# Activity:
Your reply should be one number: how many lines of the material contain the word "vous".

# Dataset entries:
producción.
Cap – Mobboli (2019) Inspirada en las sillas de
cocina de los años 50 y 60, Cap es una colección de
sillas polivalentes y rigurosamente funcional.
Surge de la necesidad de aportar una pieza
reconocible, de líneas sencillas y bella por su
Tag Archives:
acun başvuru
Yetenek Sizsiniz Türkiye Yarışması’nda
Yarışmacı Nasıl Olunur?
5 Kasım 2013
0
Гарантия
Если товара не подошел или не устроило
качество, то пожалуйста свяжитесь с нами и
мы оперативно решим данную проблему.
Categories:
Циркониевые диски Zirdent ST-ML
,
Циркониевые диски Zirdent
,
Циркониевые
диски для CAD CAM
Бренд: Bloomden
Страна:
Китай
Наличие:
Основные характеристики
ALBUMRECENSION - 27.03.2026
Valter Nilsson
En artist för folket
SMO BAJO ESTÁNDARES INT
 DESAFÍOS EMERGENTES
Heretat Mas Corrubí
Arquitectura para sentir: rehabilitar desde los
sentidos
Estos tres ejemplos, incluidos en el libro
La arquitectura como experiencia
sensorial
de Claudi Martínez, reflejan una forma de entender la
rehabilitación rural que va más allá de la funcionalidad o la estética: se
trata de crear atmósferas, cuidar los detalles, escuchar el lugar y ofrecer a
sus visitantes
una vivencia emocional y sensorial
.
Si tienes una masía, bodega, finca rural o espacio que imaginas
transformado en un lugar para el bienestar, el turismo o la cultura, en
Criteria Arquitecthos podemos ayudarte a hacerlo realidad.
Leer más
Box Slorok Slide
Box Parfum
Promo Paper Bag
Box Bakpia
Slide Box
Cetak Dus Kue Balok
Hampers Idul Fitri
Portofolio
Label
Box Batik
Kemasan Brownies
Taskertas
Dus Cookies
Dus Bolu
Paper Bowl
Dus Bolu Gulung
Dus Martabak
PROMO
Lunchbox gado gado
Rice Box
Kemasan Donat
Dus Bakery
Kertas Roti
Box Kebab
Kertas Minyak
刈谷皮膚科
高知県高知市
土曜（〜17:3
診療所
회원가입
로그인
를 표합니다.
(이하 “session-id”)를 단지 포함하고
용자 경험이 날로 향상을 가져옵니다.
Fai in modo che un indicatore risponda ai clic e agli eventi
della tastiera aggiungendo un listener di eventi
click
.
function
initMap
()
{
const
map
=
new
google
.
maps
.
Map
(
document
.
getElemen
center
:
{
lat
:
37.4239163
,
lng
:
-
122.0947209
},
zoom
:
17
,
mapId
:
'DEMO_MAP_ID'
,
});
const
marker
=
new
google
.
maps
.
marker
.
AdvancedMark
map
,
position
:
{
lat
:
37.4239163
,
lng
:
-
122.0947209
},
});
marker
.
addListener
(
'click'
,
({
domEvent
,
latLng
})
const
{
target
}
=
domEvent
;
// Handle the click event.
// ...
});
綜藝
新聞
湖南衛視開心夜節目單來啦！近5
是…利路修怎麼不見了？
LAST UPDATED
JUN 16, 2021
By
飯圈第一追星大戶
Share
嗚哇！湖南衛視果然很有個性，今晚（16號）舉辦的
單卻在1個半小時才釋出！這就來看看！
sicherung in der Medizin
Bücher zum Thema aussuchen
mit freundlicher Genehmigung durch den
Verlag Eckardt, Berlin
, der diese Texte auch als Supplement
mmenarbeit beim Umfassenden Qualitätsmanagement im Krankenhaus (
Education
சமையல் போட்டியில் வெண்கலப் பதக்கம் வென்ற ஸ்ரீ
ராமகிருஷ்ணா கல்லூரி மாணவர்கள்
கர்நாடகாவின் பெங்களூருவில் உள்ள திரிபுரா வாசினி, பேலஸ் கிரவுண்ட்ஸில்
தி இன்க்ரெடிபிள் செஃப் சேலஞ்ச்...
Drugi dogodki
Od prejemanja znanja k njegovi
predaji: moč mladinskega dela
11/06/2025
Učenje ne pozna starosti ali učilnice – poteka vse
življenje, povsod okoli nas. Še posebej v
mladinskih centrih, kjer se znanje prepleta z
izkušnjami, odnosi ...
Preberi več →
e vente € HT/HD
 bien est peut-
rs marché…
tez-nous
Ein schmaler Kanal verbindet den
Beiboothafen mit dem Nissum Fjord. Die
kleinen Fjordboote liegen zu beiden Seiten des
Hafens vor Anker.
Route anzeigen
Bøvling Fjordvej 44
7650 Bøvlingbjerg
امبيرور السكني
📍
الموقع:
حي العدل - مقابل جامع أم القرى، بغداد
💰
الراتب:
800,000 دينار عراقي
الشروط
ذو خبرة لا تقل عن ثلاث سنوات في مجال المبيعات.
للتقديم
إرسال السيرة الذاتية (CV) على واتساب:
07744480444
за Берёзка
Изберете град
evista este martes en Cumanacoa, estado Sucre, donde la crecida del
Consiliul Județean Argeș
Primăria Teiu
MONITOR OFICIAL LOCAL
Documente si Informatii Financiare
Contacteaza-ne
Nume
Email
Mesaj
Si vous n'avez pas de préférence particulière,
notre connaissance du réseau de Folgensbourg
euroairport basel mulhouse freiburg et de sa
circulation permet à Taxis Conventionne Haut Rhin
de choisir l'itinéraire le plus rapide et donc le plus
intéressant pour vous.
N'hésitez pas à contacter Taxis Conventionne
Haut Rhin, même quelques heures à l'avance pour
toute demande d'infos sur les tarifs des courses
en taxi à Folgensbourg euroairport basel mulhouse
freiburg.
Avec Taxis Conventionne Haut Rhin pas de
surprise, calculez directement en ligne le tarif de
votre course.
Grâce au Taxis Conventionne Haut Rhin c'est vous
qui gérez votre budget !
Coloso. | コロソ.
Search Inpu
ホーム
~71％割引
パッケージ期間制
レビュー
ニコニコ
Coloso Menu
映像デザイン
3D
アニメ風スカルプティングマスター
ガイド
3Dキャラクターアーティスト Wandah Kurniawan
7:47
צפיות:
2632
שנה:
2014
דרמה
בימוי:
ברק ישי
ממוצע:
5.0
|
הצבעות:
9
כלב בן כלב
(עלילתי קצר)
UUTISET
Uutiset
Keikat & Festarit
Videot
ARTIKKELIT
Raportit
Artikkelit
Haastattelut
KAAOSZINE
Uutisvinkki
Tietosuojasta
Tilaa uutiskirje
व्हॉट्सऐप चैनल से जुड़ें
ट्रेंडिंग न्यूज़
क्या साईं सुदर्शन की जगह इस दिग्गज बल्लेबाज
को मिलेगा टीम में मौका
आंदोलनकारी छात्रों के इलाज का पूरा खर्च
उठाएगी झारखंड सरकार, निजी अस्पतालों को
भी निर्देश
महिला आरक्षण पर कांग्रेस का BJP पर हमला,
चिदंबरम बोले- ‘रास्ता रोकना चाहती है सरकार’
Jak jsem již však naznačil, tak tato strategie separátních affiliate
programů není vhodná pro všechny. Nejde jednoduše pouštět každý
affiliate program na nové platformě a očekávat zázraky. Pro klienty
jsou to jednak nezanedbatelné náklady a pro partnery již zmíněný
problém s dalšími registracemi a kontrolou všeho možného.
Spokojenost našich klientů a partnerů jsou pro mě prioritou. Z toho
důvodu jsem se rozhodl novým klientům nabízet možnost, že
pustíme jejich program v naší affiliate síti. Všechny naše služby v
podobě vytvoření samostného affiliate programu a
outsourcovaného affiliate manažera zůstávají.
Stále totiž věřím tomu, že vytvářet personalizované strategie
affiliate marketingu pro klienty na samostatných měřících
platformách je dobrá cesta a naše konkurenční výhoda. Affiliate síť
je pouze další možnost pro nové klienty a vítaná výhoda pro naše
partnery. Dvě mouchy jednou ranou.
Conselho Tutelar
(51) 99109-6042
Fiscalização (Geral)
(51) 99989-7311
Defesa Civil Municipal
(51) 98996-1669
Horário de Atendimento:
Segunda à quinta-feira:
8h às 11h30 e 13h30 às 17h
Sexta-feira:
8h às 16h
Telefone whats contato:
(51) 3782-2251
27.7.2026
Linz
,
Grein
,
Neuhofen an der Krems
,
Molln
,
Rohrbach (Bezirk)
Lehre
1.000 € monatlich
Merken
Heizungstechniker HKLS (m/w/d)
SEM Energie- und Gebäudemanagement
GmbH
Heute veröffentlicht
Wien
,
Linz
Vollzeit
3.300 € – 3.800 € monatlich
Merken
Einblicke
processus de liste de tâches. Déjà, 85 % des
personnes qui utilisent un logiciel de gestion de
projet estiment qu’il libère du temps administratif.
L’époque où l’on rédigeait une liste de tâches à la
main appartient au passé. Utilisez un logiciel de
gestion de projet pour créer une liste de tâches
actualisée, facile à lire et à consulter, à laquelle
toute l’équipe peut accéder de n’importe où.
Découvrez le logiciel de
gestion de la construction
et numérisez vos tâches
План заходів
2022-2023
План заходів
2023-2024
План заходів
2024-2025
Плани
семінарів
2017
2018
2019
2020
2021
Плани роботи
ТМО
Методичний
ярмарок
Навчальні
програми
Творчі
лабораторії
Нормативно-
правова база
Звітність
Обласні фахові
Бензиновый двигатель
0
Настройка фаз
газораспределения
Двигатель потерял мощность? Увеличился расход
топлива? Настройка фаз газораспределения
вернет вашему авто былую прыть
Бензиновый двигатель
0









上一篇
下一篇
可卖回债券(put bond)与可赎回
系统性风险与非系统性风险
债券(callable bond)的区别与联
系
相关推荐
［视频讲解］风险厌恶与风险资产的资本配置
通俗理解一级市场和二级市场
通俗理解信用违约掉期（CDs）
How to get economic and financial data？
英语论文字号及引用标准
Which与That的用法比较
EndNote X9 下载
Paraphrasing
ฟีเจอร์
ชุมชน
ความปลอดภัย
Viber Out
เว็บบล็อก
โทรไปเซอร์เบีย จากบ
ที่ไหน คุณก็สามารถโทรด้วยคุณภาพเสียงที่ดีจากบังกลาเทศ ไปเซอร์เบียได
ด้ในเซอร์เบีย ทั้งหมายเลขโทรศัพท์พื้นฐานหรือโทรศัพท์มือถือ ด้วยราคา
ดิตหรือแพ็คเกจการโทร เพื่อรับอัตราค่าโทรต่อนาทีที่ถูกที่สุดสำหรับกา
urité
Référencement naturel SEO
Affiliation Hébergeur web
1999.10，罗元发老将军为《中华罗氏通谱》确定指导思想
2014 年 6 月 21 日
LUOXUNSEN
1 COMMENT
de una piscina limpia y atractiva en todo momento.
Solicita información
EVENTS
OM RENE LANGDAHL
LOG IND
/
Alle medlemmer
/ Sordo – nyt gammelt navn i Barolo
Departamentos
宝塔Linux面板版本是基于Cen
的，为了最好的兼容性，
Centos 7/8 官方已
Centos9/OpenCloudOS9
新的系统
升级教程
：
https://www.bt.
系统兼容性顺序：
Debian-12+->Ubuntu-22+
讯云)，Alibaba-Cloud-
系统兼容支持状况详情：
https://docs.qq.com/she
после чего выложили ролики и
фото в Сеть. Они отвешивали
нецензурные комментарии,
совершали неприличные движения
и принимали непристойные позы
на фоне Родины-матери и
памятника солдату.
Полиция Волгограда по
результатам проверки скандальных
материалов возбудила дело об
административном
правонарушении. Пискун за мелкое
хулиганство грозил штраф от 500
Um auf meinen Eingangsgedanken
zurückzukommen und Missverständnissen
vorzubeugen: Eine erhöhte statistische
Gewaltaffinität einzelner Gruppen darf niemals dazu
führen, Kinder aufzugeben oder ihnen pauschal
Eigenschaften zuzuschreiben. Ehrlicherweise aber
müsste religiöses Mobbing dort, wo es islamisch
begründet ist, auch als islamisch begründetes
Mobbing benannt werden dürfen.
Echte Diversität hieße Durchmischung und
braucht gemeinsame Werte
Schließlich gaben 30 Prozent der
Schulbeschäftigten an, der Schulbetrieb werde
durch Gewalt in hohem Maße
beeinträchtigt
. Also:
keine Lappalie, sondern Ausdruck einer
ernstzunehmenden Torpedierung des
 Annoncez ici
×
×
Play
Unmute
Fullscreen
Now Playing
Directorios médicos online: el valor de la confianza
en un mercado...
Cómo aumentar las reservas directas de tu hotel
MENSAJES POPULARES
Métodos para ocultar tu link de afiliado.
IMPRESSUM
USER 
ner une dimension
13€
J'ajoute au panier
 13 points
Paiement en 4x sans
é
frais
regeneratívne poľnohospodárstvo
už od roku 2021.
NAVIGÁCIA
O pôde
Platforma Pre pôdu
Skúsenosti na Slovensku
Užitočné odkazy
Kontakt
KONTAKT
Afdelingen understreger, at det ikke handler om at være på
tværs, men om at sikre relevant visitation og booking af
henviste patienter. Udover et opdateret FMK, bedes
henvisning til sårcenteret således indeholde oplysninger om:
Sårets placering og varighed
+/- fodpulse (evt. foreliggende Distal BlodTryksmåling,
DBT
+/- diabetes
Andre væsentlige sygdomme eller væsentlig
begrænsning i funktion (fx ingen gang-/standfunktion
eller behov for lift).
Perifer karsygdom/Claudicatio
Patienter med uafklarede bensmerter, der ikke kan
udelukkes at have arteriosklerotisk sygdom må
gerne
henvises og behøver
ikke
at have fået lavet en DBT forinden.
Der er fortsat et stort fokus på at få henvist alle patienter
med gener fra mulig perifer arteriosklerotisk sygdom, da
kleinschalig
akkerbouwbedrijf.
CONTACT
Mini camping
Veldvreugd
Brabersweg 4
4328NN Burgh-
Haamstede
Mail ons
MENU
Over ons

# Answer space:
3